[EXERCISE DIRECTIONS]:
The required response is the number of lines in the entries that include the word "authorizes", with nothing added.

[PROVIDED RECORDS]:
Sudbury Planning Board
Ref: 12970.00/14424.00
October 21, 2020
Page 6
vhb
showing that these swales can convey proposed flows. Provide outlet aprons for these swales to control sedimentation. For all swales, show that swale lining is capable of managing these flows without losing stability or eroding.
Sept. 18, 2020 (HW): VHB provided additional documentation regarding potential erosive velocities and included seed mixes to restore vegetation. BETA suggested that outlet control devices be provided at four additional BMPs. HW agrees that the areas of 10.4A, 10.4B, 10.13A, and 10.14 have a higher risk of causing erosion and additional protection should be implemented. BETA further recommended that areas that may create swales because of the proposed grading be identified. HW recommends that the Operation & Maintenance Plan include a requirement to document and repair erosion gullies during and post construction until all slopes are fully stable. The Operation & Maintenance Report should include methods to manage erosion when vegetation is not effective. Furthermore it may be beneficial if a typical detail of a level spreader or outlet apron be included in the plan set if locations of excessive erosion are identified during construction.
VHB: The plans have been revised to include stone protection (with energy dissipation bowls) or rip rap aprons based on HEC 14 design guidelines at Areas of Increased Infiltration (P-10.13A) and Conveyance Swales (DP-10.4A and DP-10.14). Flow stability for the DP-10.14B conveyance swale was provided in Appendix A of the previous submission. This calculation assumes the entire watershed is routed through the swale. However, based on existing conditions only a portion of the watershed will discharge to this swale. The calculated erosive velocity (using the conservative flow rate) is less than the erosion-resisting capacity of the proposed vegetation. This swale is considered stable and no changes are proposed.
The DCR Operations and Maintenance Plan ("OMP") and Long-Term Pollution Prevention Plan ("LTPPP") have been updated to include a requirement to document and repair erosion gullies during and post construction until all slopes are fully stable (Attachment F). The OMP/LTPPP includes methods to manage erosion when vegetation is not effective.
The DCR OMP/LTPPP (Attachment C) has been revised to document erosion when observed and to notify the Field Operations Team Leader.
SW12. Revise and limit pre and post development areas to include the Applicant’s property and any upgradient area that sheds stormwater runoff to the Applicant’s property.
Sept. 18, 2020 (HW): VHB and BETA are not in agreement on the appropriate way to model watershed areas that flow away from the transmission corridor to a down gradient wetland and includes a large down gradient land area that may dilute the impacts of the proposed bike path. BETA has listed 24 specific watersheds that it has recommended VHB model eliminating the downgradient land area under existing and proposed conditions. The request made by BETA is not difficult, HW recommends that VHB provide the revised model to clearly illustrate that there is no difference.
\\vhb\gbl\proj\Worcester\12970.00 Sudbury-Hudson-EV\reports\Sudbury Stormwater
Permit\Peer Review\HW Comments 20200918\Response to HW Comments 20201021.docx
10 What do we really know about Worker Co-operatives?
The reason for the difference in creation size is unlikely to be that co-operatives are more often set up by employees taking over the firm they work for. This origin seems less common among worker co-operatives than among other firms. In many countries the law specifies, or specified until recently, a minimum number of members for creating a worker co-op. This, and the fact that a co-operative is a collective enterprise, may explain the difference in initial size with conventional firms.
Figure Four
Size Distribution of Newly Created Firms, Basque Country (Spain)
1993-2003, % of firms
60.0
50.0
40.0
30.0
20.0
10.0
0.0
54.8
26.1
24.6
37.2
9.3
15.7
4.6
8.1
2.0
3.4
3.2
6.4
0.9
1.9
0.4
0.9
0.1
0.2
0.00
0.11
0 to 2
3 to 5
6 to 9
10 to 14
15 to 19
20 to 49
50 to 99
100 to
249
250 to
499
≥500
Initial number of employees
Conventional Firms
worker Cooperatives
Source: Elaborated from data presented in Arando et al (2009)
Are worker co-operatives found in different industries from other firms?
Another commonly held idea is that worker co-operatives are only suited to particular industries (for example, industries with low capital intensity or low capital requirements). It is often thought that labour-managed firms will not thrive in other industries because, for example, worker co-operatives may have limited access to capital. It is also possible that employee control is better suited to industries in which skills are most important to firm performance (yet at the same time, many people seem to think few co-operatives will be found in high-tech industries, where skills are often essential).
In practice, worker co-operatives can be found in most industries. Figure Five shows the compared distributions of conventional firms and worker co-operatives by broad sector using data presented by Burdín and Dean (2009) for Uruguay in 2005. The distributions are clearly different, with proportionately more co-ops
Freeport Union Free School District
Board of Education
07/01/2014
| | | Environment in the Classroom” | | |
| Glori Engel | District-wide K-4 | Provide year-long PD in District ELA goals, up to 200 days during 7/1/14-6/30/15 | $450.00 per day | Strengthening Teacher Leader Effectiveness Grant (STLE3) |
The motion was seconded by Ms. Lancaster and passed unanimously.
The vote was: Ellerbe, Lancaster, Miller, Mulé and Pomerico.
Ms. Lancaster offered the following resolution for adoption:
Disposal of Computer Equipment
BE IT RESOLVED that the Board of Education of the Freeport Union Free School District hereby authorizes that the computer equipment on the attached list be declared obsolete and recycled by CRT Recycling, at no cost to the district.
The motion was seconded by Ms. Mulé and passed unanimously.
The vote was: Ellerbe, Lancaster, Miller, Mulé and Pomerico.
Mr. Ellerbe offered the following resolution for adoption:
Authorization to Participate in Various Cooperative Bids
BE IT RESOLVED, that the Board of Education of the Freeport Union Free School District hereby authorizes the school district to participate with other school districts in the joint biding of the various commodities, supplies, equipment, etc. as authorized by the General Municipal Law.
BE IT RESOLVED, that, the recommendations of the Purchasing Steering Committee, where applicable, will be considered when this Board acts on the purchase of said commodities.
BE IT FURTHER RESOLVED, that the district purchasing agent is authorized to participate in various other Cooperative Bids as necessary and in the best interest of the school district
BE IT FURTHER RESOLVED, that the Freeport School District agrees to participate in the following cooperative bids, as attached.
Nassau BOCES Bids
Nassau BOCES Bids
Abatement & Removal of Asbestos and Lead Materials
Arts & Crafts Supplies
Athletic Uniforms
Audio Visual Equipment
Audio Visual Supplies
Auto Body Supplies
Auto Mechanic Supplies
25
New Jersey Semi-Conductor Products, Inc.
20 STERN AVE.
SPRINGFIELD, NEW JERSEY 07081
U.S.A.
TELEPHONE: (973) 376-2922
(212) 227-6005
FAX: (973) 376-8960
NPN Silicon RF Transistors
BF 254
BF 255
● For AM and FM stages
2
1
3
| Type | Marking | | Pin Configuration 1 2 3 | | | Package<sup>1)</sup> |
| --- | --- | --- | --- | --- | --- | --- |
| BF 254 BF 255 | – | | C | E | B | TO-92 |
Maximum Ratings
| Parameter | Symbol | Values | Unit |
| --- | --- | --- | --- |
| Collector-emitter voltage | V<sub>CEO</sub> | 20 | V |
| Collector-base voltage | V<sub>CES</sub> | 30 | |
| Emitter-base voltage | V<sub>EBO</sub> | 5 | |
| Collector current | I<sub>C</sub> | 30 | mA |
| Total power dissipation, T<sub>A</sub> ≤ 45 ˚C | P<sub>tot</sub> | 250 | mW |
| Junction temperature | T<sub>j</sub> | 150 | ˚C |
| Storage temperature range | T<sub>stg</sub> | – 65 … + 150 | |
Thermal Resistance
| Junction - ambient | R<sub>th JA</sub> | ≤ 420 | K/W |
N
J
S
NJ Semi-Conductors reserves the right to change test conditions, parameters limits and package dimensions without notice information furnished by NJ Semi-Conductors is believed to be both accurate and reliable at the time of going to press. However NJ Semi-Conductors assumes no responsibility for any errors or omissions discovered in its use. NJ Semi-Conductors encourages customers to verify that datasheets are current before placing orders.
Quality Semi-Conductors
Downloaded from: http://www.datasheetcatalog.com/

[OUTPUT OF THE TASK]:
2